Господи! Да что ж они так орут.
Разобрав в общем оре ломкий басок Ольбега, я повернулся к нему и посмотрел укоризненно. Парень устыдился и замолчал. Но эта парочка... папашка с дочуркой... Хорошо видно генетическое родство. И общая культурная традиция.
Аким добрался до Марьяши, ухватил её за волосы и принялся таскать в разные стороны. Сестрица истошно визжала и царапалась, батюшка рычал и плевался.
Факеншит, облысеет бабу! У неё же такие мягкие приятные волосы...
— Хорош орать!

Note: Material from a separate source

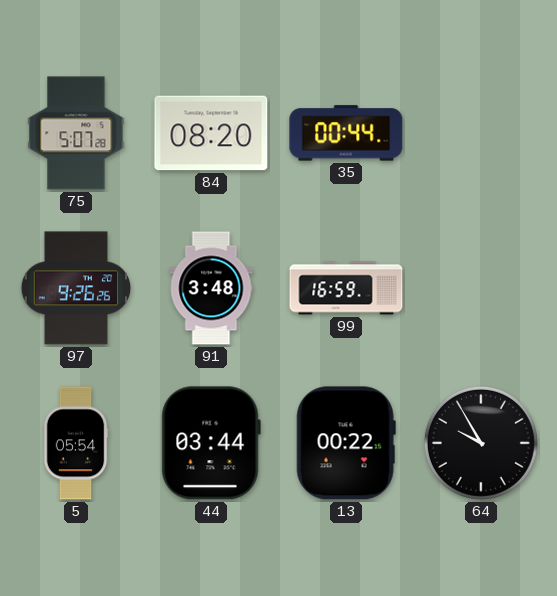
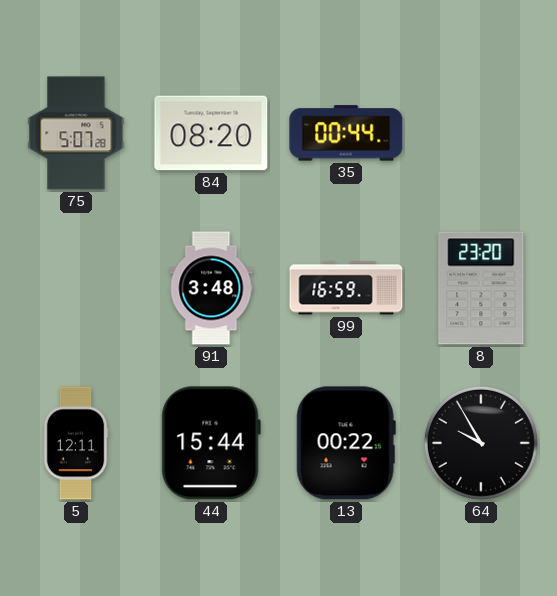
97: 9:26 -> none
8: none -> 23:20
5: 05:54 -> 12:11
44: 03:44 -> 15:44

Сейчас ещё воды плескану!
Возникшая после моей угрозы пауза позволила поинтересоваться:
— Так ты что, Марьяша, замуж не хочешь? То говорила: молодой, горячий, красивый. Ла-а-асковый. Не жадный. Обещанное тебе очелье, золотом шитое, сам видел. А то вдруг не люб стал.
Марьяша завыла снова:
— А-а-а! Не хочу! Не пойду за него! Молодой, чужой... на чужбину... Ы-ы-ы.
* * *
Женщины, как и феодальные роды, только более инстинктивно, ищут в брачном союзе материальной выгоды. Надёжных гарантий обеспеченности себя и своего потомства. Выйти замуж в чужой народ, далёкое место... страшновато.
Три разных задачи: брак — обряд, традиция общины, которая зависит от принятых в ней законов.

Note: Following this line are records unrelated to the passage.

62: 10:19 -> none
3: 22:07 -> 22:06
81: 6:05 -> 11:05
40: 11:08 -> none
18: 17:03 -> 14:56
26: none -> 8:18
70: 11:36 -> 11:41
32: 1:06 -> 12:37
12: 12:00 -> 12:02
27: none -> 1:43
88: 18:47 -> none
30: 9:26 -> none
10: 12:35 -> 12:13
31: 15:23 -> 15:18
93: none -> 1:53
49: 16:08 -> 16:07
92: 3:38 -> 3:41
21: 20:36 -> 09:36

Любовь — влечение, привязанность к кому-то, явление психологическое и неизученное.
Оргазм — обычная реакция здорового тела на определённое воздействие.

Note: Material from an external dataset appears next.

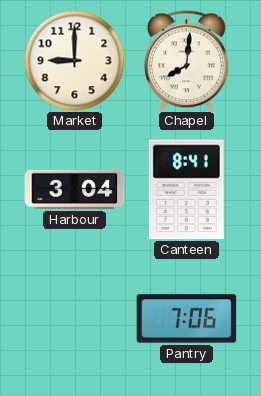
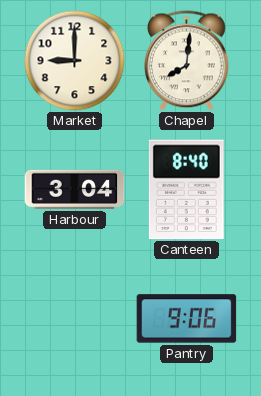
Canteen: 8:41 -> 8:40
Pantry: 7:06 -> 9:06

Могут дополнять друг друга, сочетаться в разных вариантах, но не являются гарантированной причиной либо следствием друг друга. Отчего и возникают коллизии, составляющие, в значительно мере, историю человечества и многих его культур.
Всё это, конечно, важно и интересно. Если у вас есть что есть и куча свободного времени.
На "Святой Руси" — обычно нет. Поэтому...
"Стерпится — слюбится" — русская народная.
* * *
Аким, уловив негативную реакцию дочери на моё предложение, немедленно "попёр в перекор":
— Чего?! Ты ещё кобениться будешь?! Как блудить — так согласная? А как под венец, так кочевряжешься?
Дальше пошла непереводимая (с русского на русский) игра слов, густо насыщенная негативными этическими оценками и разнообразными животноводческими терминами. Когда дыхание у Акима закончилось, и поток пожеланий и характеристик на короткое время прервался, я влез с уточнениями. По поводу "трёх разных задач":
— Значится так. Аслан — христианин. Неженат. Так что брачный обряд — вполне. Тебе с ним... сладко. Тоже — подходит. А любовь... "Любовь зла. Полюбишь и козла". Своего.
— Не-е-е-т! Не хочу! Не пойду-у-у...!
— Цыц! Дура! Плетьми запорю! Волосья выдерну! Зубы выкрошу! С-с-учка...
Это — не моя реплика, это Аким "власть отеческую" восстанавливает.
* * *
Штатная, вплоть до обязательности, сценка. "Молодая" обязана, по традиции, рыдать, вопить и биться в истерике, выражая достоверно своё "в замуж не пойду!". Родитель — рявкать и мордовать. Но не сильно — красу несказанную попортишь.
Надо, наверное, заметить, что "вой невесты" — явление закономерное. У парней — сходно. Только менее выражено в акустике.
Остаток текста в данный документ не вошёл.